All of lore.kernel.org
 help / color / mirror / Atom feed
From: Bron Gondwana <brong@fastmail.fm>
To: Kyle Moffett <mrmacman_g4@mac.com>
Cc: Bryan Henderson <hbryan@us.ibm.com>,
	Jack Stone <jack@hawkeye.stone.uk.eu.org>,
	Andrew Morton <akpm@linux-foundation.org>,
	alan <alan@clueserver.org>, "H. Peter Anvin" <hpa@zytor.com>,
	linux-fsdevel@vger.kernel.org,
	LKML Kernel <linux-kernel@vger.kernel.org>,
	Al Viro <viro@zeniv.linux.org.uk>,
	git@vger.kernel.org
Subject: Re: Versioning file system
Date: Tue, 19 Jun 2007 17:58:57 +1000	[thread overview]
Message-ID: <20070619075857.GA2944@brong.net> (raw)
In-Reply-To: <6E9A6F9E-8948-40F2-9129-1F1491D49D83@mac.com>

On Mon, Jun 18, 2007 at 11:10:42PM -0400, Kyle Moffett wrote:
> On Jun 18, 2007, at 13:56:05, Bryan Henderson wrote:
>>> The question remains is where to implement versioning: directly in 
>>> individual filesystems or in the vfs code so all filesystems can use it?
>>
>> Or not in the kernel at all.  I've been doing versioning of the types I 
>> described for years with user space code and I don't remember feeling that 
>> I compromised in order not to involve the kernel.
>
> What I think would be particularly interesting in this domain is something 
> similar in concept to GIT, except in a file-system:

I've written a couple of user-space things very much like this - one
being a purely database (blobs in database, yeah I know) system for
managing medical data, where signatures and auditability were the most
important part of the system.  Performance really wasn't a
consideration.

The other one is my current job, FastMail - we have a virtual filesystem
which uses files stored by sha1 on ordainary filesystems for data
storage and a database for metadata (filename to sha1 mappings, mtime,
mimetype, directory structure, etc).

Multiple machine distribution is handled by a daemon on each machine
which can be asked to make sure the file gets sent out to every machine
that matches the prefix and will only return success once it's written
to at least one other machine.  Database replication is a different
beast.


It can work, but there's one big pain at the file level: no mmap.
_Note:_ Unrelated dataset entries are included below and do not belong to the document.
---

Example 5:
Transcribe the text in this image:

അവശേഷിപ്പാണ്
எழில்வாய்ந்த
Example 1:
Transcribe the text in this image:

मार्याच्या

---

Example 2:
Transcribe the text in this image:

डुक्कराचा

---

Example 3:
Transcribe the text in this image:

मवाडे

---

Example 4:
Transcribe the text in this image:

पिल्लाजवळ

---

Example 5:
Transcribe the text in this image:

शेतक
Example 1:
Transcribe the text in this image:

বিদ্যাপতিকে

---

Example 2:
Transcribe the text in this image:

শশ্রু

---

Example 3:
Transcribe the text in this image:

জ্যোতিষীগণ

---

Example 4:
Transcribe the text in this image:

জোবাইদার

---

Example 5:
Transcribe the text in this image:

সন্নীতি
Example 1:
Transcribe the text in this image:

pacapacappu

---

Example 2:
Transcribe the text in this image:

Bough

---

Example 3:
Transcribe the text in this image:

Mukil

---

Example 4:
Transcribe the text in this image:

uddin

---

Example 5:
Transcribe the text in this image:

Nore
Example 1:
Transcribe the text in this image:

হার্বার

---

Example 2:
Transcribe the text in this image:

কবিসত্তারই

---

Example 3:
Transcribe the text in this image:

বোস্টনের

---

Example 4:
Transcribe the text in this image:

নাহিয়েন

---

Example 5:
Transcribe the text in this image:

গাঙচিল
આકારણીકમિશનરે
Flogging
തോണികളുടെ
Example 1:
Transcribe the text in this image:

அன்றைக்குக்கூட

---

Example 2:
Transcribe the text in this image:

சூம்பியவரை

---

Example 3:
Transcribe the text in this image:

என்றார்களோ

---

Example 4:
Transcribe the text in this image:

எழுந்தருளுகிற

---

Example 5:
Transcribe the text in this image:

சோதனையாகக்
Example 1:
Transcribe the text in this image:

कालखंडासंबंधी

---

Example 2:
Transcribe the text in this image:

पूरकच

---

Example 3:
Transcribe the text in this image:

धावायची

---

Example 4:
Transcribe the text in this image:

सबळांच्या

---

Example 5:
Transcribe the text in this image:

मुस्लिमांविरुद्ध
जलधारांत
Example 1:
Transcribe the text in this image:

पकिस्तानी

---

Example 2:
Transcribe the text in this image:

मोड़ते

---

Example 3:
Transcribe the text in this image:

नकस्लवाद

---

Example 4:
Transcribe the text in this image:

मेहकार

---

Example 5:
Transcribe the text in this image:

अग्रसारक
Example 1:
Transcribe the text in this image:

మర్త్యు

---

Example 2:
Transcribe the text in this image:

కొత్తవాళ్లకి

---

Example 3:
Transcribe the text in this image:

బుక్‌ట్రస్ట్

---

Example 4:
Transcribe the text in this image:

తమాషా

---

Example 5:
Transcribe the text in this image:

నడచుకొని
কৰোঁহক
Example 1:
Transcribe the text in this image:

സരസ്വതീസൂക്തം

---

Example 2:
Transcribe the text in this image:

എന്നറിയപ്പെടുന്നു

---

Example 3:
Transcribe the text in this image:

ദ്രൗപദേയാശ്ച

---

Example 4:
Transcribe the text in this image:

If you don't want to support mmap it can work reasonably happily, though
you may want to keep your sha1 (or other digest) state as well as the
final digest so you can cheaply calculate the digest for a small append
without walking the entire file.  You may also want to keep state
checkpoints every so often along a big file so that truncates don't cost
too much to recalculate.

Luckily in a userspace VFS that's only accessed via FTP and DAV we can
support a limited set of operations (basically create, append, read,
delete)  You don't get that luxury for a general purpose filesystem, and
that's the problem.  There will always be particular usage patterns
(especially something that mmaps or seeks and touches all over the place
like a loopback mounted filesystem or a database file) that just dodn't
work for file-level sha1s.


It does have some lovely properties though.  I'd enjoy working in an
envionment that didn't look much like POSIX but had the strong
guarantees and auditability that addressing by sha1 buys you.

Bron.



  parent reply	other threads:[~2007-06-19  8:29 UTC|newest]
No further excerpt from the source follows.